= Pragmatic General Multicast =

Computer network transport protocol

Pragmatic General Multicast (PGM) is a reliable multicast computer network transport protocol. PGM provides a reliable sequence of packets to multiple recipients simultaneously, making it suitable for applications like multi-receiver file-transfer.

Multicast is a network addressing method for the delivery of information to a group of destinations simultaneously using the most efficient strategy to deliver the messages over each link of the network only once, creating copies only when the links to the multiple destinations split (typically network switches and routers). However, like the User Datagram Protocol, multicast does not guarantee the delivery of a message stream. Messages may be dropped, delivered multiple times, or delivered out of order. A reliable multicast protocol, like PGM, adds the ability for receivers to detect lost and/or out-of-order messages and take corrective action (similar in principle to TCP), resulting in a gap-free, in-order message stream.

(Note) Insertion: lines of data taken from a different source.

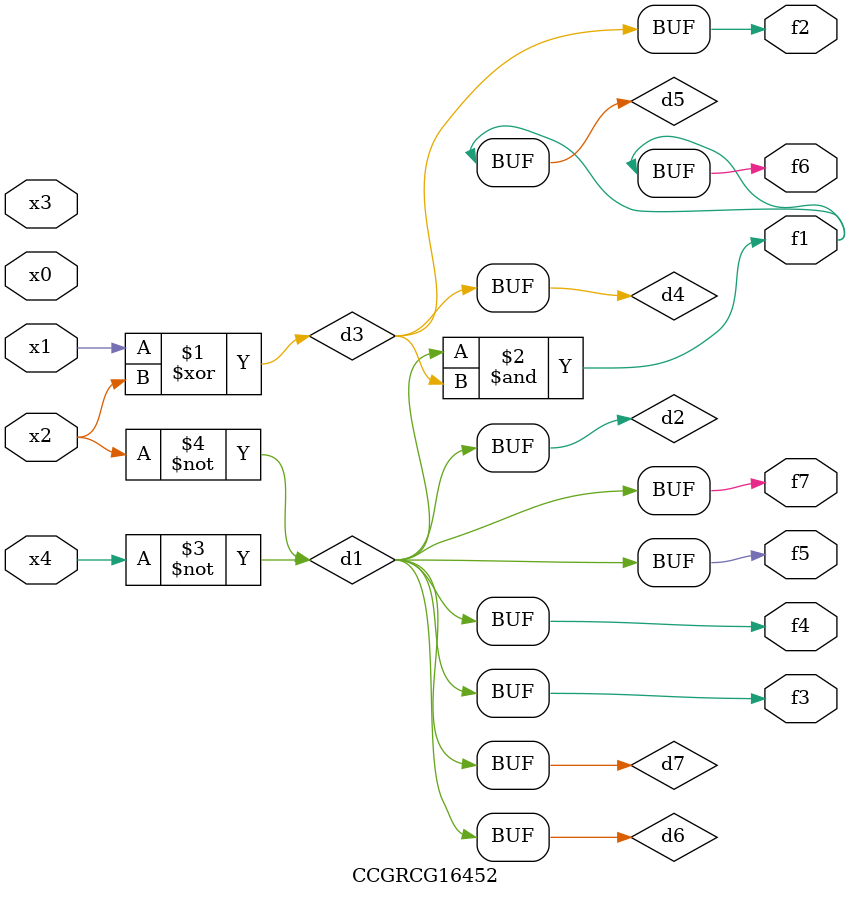
<source format=v>
module CCGRCG16452(
	input x0, x1, x2, x3, x4,
	output f1, f2, f3, f4, f5, f6, f7
);

	wire d1, d2, d3, d4, d5, d6, d7;

	not (d1, x4);
	not (d2, x2);
	xor (d3, x1, x2);
	buf (d4, d3);
	and (d5, d1, d3);
	buf (d6, d1, d2);
	buf (d7, d2);
	assign f1 = d5;
	assign f2 = d4;
	assign f3 = d7;
	assign f4 = d7;
	assign f5 = d7;
	assign f6 = d5;
	assign f7 = d7;
endmodule

</source>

While TCP uses ACKs to acknowledge groups of packets sent (something that would be uneconomical over multicast), PGM uses the concept of negative acknowledgements (NAKs). A NAK is sent unicast back to the host via a defined network-layer hop-by-hop procedure whenever there is a detection of data loss of a specific sequence. As PGM is heavily reliant on NAKs for integrity, when a NAK is sent, a NAK confirmation (NCF) is sent via multicast for every hop back. Repair data (RDATA) is then sent back either from the source or from a Designated Local Repairer (DLR) at some point closer to the destination.

PGM is an IETF experimental protocol. It is not yet a standard, but has been implemented in some networking devices and operating systems, including Windows XP and later versions of Microsoft Windows, as well as in third-party libraries for Linux, Windows and Solaris.